Two three x and y are 100m apart and y is due east of x. The bearing of a house z from x is 145° and 225° from B. Which tree is nearer to the house and by how many metres

To determine which tree is closer to the house Z, we need to find the distance from both trees to the house Z.

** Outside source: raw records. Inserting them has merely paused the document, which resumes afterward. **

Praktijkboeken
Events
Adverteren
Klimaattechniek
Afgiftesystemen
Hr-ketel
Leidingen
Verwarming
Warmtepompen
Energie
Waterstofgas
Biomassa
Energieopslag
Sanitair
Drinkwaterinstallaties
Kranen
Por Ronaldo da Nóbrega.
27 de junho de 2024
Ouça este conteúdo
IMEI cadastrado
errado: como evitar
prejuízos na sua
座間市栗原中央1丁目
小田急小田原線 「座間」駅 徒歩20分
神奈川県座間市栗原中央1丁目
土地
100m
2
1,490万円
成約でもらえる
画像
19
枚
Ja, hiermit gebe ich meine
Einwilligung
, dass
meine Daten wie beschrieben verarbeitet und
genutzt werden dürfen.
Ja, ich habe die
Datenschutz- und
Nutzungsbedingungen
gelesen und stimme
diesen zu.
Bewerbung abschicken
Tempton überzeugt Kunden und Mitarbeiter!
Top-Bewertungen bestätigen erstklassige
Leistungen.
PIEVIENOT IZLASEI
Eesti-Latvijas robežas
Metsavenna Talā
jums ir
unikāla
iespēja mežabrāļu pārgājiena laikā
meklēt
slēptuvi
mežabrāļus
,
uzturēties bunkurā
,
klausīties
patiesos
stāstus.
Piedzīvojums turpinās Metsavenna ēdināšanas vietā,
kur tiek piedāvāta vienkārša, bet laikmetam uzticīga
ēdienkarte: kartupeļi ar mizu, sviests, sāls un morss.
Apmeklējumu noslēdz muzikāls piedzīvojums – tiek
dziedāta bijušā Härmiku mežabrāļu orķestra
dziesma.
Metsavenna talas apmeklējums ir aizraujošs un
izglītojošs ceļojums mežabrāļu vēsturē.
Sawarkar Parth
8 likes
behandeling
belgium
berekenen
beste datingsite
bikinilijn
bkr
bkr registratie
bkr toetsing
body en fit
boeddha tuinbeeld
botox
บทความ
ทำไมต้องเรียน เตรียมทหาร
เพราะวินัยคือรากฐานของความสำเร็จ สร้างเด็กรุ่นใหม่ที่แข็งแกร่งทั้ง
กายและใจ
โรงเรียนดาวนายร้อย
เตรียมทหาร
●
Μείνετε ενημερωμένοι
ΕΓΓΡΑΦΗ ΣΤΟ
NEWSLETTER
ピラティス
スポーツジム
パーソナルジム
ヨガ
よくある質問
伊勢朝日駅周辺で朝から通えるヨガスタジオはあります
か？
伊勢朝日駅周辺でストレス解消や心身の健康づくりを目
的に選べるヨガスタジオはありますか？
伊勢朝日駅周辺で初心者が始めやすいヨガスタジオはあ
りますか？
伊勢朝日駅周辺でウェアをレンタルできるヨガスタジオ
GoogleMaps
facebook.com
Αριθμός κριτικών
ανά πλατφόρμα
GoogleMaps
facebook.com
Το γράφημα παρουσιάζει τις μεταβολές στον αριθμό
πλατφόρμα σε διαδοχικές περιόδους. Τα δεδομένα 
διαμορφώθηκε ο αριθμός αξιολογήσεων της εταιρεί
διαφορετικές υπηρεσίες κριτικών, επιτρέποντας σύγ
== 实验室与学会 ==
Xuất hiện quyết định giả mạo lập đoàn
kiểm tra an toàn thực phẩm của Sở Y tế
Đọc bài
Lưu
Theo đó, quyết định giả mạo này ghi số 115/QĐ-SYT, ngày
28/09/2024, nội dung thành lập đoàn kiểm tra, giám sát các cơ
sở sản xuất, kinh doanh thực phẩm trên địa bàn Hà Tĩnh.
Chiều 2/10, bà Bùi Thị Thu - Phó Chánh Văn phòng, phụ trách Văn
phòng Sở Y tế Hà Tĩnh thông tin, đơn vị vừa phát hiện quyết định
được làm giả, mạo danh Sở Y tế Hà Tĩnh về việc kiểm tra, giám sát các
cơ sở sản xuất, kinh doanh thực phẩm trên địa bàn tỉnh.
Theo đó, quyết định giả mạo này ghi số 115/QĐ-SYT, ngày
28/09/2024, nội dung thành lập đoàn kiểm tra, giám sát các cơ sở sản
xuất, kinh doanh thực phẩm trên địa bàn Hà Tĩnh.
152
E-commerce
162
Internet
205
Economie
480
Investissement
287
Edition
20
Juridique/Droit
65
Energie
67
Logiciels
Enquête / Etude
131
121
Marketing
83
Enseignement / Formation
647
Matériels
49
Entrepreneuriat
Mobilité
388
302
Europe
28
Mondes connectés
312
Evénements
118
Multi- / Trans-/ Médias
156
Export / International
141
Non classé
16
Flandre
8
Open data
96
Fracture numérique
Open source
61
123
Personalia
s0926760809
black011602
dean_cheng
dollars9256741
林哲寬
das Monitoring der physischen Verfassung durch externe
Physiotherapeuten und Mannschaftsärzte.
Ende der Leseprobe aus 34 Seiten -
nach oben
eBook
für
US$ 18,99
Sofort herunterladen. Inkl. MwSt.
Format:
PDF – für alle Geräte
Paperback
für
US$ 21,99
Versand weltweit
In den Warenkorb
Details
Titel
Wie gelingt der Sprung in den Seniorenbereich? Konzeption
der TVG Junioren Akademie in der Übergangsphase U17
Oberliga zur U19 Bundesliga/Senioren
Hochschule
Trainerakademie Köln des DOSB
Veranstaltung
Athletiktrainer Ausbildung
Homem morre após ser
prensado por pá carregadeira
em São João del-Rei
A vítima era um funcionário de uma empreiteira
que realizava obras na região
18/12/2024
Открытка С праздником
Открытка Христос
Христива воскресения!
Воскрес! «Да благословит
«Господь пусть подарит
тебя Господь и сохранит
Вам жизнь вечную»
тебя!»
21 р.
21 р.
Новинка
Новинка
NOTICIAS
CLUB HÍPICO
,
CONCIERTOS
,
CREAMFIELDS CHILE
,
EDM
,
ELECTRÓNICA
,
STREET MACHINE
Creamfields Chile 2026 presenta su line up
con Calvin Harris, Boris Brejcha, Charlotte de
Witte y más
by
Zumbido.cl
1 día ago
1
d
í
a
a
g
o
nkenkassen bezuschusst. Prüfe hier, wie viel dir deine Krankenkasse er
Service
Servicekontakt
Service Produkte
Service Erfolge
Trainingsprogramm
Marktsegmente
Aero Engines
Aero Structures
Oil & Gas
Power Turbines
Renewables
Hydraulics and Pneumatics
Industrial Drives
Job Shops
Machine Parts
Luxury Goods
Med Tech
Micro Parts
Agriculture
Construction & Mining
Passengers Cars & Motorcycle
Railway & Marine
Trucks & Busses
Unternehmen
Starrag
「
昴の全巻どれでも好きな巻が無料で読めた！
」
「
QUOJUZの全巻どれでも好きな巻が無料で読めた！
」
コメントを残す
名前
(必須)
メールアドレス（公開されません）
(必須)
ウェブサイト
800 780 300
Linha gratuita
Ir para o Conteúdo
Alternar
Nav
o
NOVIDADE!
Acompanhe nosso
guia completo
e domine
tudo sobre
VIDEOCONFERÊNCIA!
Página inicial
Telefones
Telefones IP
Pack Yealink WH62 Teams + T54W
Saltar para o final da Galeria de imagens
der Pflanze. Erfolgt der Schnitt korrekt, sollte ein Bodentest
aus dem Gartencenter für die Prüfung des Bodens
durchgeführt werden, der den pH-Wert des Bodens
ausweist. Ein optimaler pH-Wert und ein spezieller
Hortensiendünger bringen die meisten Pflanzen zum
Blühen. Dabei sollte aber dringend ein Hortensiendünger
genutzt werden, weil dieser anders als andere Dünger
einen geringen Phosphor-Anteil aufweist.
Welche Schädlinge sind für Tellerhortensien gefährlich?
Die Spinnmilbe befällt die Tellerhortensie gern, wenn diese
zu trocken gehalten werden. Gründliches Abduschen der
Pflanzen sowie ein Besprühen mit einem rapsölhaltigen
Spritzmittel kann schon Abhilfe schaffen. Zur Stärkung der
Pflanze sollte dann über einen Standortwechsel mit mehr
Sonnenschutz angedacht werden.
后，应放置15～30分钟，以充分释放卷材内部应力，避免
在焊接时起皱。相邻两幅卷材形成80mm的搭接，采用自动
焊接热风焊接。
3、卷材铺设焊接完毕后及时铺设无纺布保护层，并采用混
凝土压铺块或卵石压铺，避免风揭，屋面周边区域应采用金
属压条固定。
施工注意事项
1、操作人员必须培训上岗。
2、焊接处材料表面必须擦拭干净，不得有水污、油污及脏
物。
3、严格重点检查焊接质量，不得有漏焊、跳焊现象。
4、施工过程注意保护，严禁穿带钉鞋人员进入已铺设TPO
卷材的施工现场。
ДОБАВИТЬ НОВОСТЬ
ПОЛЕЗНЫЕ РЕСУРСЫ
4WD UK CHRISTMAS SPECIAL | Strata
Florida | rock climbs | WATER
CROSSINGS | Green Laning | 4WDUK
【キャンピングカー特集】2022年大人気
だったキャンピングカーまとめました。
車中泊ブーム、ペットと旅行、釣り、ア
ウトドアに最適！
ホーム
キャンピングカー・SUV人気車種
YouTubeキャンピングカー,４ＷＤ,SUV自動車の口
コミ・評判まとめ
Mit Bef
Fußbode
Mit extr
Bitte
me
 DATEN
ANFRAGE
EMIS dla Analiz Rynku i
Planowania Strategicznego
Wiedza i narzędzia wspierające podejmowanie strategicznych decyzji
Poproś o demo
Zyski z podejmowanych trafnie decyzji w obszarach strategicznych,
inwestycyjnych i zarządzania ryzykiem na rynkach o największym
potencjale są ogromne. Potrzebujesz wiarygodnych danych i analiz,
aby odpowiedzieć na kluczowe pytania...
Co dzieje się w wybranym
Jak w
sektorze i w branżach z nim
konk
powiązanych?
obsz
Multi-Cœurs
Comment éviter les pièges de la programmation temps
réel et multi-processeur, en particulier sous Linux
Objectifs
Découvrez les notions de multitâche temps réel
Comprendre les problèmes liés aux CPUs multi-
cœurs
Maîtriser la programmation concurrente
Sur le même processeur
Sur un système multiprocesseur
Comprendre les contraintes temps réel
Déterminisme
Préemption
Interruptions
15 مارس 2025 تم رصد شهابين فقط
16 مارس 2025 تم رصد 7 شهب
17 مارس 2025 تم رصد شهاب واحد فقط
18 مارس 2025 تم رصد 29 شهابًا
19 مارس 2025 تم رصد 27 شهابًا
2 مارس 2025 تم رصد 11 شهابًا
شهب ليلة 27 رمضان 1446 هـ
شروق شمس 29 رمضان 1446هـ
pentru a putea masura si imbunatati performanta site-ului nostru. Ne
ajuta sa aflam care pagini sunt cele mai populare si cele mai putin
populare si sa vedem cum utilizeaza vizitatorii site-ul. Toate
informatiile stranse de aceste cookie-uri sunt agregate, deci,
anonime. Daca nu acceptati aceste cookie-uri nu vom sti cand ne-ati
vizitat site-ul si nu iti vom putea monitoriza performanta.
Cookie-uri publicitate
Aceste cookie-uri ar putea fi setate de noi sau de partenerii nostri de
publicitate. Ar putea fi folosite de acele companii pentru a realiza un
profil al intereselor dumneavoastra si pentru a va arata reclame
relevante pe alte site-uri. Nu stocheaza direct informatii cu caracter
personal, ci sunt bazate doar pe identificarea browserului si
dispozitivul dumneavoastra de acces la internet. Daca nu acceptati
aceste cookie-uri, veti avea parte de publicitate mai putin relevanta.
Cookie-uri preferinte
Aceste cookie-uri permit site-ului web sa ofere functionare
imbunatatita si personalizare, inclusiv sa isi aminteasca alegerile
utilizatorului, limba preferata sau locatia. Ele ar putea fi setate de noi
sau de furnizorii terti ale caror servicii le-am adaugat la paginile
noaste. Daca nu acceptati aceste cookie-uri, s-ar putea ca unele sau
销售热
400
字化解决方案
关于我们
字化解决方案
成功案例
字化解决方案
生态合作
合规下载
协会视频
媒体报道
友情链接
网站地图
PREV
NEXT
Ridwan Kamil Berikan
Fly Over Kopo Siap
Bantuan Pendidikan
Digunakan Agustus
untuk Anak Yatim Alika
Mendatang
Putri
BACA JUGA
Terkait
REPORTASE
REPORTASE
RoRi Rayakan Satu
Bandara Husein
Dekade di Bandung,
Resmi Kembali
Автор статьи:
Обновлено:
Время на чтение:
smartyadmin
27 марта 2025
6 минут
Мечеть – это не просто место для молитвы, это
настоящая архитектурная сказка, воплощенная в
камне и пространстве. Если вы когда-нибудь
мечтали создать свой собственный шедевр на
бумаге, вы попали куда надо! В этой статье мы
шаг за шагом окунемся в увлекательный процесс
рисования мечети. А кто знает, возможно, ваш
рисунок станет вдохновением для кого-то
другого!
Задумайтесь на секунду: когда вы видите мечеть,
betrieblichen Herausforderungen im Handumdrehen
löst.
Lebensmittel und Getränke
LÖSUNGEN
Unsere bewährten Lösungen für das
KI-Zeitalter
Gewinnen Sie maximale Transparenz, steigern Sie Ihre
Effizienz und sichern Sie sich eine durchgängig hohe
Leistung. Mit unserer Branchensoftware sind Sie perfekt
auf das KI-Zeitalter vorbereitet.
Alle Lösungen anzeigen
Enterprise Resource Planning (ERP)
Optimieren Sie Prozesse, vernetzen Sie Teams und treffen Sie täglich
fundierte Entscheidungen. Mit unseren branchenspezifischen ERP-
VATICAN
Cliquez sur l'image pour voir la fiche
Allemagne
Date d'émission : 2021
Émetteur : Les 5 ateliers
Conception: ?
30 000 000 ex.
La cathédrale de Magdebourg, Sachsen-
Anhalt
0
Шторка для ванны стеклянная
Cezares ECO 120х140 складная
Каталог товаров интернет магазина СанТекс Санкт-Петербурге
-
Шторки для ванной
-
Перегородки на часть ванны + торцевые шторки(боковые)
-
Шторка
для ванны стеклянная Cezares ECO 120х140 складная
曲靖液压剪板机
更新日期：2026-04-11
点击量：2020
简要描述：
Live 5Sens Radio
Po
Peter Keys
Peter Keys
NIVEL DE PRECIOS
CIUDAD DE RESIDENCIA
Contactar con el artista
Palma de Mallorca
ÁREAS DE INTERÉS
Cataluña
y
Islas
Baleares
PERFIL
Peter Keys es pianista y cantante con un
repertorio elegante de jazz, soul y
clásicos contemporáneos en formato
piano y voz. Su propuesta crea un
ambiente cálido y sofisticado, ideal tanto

Let's denote the distance from X to Z as a, the distance from Y to Z as b, and the distance between X and Y as d.

From the given information, we can see that a + b = 100m and a = 100 - b.

We can use the cosine rule to find the distance between Z and X and Z and Y:

cos(145) = (a^2 + d^2 - b^2) / (2ad)
cos(225) = (b^2 + d^2 - a^2) / (2bd)

Substitute a = 100 - b into the first equation:

cos(145) = ((100 - b)^2 + d^2 - b^2) / ((2 * (100 - b) * d))
cos(145) = (10000 - 200b + b^2 + d^2 - b^2) / (200d - 2bd)
cos(145) = (10000 - 200b + d^2) / (200d - 2bd)

Substitute a = 100 - b into the second equation:

cos(225) = (b^2 + d^2 - (100 - b)^2) / (2bd)
cos(225) = (b^2 + d^2 - 10000 + 200b - b^2) / (2bd)
cos(225) = (200b - 10000 + d^2) / (2bd)

Now we have two equations:

1) cos(145) = (10000 - 200b + d^2) / (200d - 2bd)
2) cos(225) = (200b - 10000 + d^2) / (2bd)

Solve these equations simultaneously to find the values of b and d. Then compare the values of a and b to determine which tree is closer to the house Z.